Records to process —
=======

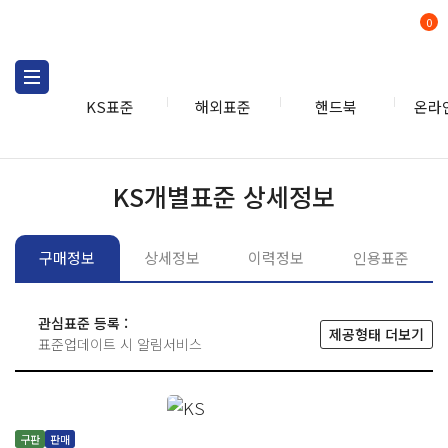
0
KS표준
해외표준
핸드북
온라
KS표준
KS표준검색
개별
KS개별표준 상세정보
구매정보
상세정보
이력정보
인용표준
관심표준 등록 :
제공형태 더보기
표준업데이트 시 알림서비스
구판
판매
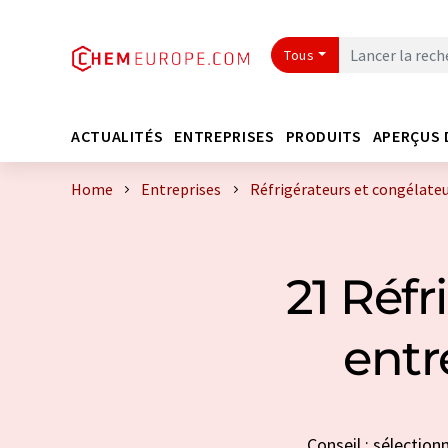
Tous
ACTUALITÉS
ENTREPRISES
PRODUITS
APERÇUS 
Home
Entreprises
Réfrigérateurs et congélateu
21 Réfr
entr
Conseil : sélection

=======

Exercise prompt — Leave the pictures out and reproduce all of the records exactly.

The answer —
0
KS표준
해외표준
핸드북
온라
KS표준
KS표준검색
개별
KS개별표준 상세정보
구매정보
상세정보
이력정보
인용표준
관심표준 등록 :
제공형태 더보기
표준업데이트 시 알림서비스
구판
판매
Tous
ACTUALITÉS
ENTREPRISES
PRODUITS
APERÇUS 
Home
Entreprises
Réfrigérateurs et congélateu
21 Réfr
entr
Conseil : sélection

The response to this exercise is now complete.